念及至此,黄化羽再次悄悄一叹,转头望去,不由的一怔,李飞雪和徐若云一左一右抱住他的胳膊,不知甚么时候,依在他的肩上沉甜睡去了,慨然无语,他暗自想道:这算不算是俗人间所说的左拥右抱,尽享齐人之福?
李飞雪仿佛也感觉本身讲错了,轻勒马缰,比及黄化羽赶上之时,岔开话题说道:“方才若云姐姐偶得佳作,黄大哥何不也吟诵一首,得彰显义!哎哟……。”倒是徐若云狠狠在她腰间掐了一把。黄化羽微微一愣,苦笑道:“我固然也懂的一些诗赋类的东西,倒是半罐子水,就不要在二位面前现丑了吧!”
此话一出,三人都沉默了下来,黄化羽不由得想到大宋的国力孱羸,不也恰是因为大宋重文轻武,军治不振所引发的吗?只可惜这类局面就算是当政之人想要窜改,也绝非易事,更不要说是他一个布衣百姓了,即使故意,也是有力。
三人转过道口,顿觉豁然开畅,一望无边的河岸上,翠绿的杨柳、鲜艳的野花,无不显现出世命的夸姣,只是场中两彪搏杀的人马生生粉碎了这份美感;一方身着深蓝布衫,手提三尺青锋,将十多名面露惊骇的男女紧紧护在身后,与一伙乌袍斗笠男人拼杀着;乌袍男人则是屈指成爪,仅凭着血肉之躯与青锋长剑相抗,交击处却收回一片金鸣铁击之声。

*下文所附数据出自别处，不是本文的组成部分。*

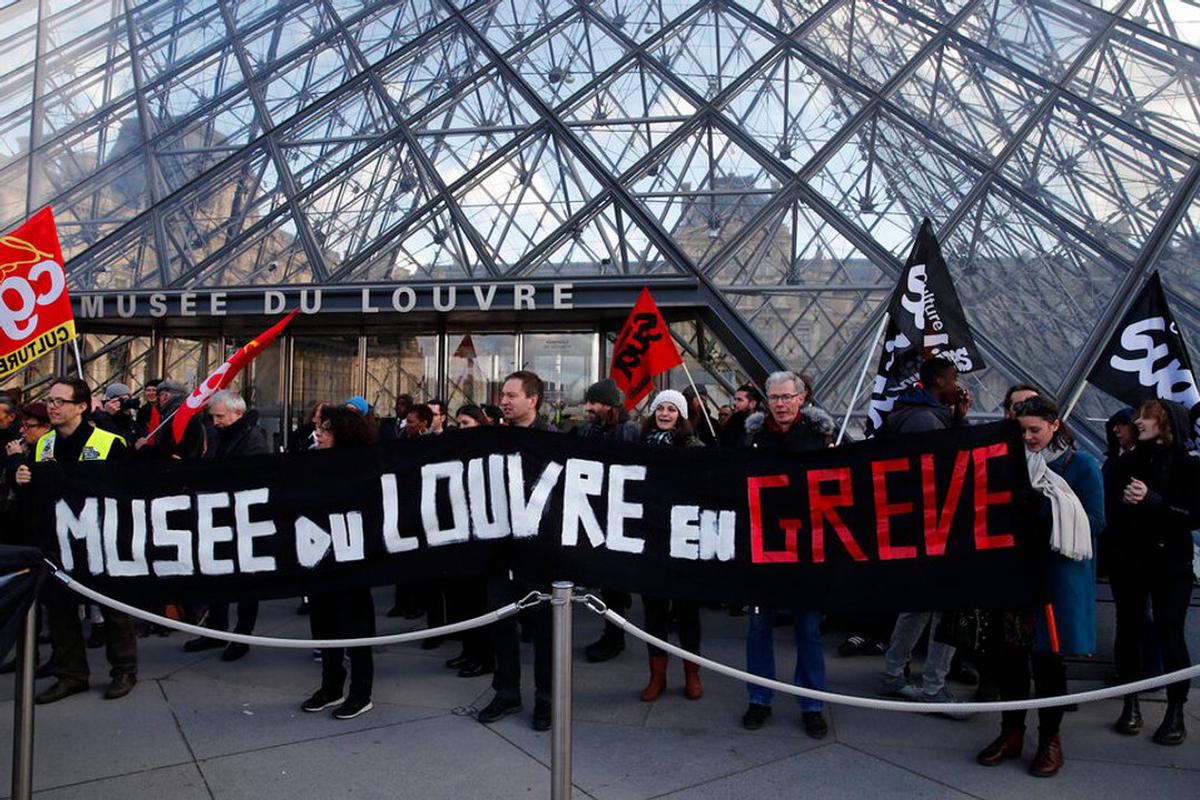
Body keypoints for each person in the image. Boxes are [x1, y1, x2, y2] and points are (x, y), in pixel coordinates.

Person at [977, 396, 1103, 776]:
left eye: (1035, 429)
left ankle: (1050, 739)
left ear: (1054, 425)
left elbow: (1096, 521)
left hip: (1053, 581)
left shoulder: (1080, 465)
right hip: (1016, 578)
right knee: (1011, 660)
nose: (1029, 437)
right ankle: (1011, 732)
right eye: (1022, 431)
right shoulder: (1010, 463)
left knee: (1049, 664)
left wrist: (1044, 508)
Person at [15, 377, 138, 704]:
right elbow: (35, 494)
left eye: (60, 401)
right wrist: (22, 478)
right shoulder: (43, 445)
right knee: (59, 608)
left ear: (81, 406)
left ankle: (124, 670)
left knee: (113, 607)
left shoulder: (111, 443)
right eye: (50, 400)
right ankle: (71, 674)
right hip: (58, 541)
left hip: (102, 540)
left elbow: (129, 492)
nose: (52, 407)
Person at [742, 370, 835, 739]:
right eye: (774, 398)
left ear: (801, 398)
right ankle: (759, 698)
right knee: (758, 628)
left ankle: (812, 704)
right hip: (763, 544)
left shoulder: (820, 437)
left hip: (807, 547)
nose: (780, 404)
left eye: (786, 397)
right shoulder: (752, 437)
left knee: (808, 629)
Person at [876, 357, 971, 709]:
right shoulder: (925, 421)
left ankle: (894, 672)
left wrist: (958, 418)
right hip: (935, 523)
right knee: (945, 607)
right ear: (938, 382)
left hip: (920, 524)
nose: (956, 385)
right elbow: (947, 468)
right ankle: (933, 686)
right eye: (953, 378)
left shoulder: (919, 415)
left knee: (917, 605)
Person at [1106, 399, 1197, 746]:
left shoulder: (1188, 466)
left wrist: (1153, 501)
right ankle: (1130, 702)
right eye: (1139, 416)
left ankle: (1175, 710)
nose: (1138, 421)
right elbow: (1107, 507)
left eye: (1147, 416)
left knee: (1170, 631)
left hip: (1171, 562)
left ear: (1167, 423)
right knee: (1128, 628)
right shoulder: (1125, 462)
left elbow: (1194, 516)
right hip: (1130, 559)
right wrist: (1123, 502)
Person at [478, 370, 557, 731]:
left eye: (511, 396)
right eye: (503, 396)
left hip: (540, 554)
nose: (504, 401)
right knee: (501, 624)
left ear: (532, 400)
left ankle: (546, 699)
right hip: (500, 551)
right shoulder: (494, 439)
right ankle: (506, 691)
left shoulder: (552, 440)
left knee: (545, 630)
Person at [301, 405, 378, 720]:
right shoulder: (313, 462)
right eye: (319, 428)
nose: (318, 434)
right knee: (323, 626)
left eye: (326, 430)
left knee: (357, 628)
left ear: (344, 434)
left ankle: (361, 693)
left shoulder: (362, 466)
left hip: (352, 560)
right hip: (320, 558)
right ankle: (331, 687)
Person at [181, 391, 270, 661]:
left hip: (243, 519)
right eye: (213, 417)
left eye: (220, 416)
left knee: (245, 581)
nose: (215, 421)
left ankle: (243, 635)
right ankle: (216, 629)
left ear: (237, 414)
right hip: (217, 514)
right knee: (216, 574)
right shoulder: (218, 434)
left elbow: (250, 476)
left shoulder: (253, 439)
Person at [638, 389, 704, 702]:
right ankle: (657, 676)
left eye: (672, 409)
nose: (665, 414)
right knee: (654, 612)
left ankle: (692, 675)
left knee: (687, 612)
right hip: (650, 541)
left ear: (681, 416)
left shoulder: (693, 448)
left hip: (683, 541)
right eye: (660, 408)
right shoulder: (639, 446)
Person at [576, 378, 640, 663]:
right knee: (607, 580)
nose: (588, 407)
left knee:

看着二女美艳的面孔,嗅着两种分歧的女子体香,黄化羽忍不住心头一荡,仓猝收摄心神,潜运飞云诀,真气到处,一股浩然正气由但是生,脑海中立时腐败,想到她们二人本是无忧无虑的令媛蜜斯,现在却不辞劳苦,伴随本身日夜驰驱,共赴国难,这份交谊,让他感激万分,只可惜他费了老半天的工夫搭成的窝棚和吊床算是瞎忙活了。
徐若云捂嘴轻笑,正待开口,忽听火线传来唿喝之声,间杂着些许兵刃的撞击声,顿时大惊,黄化羽竖起单掌,作了个噤声的手势,闭目辩听了一阵,神采也是微微有些凝重,说道:“火线有两队人马在打斗,约有百多号人,并且个个都是妙手,别的另有十来人,仿佛只是些不懂武功的浅显百姓。”二女听到有这么多人,都有些惊骇,李飞雪下认识的差遣坐骑,紧紧倚在黄化羽身边。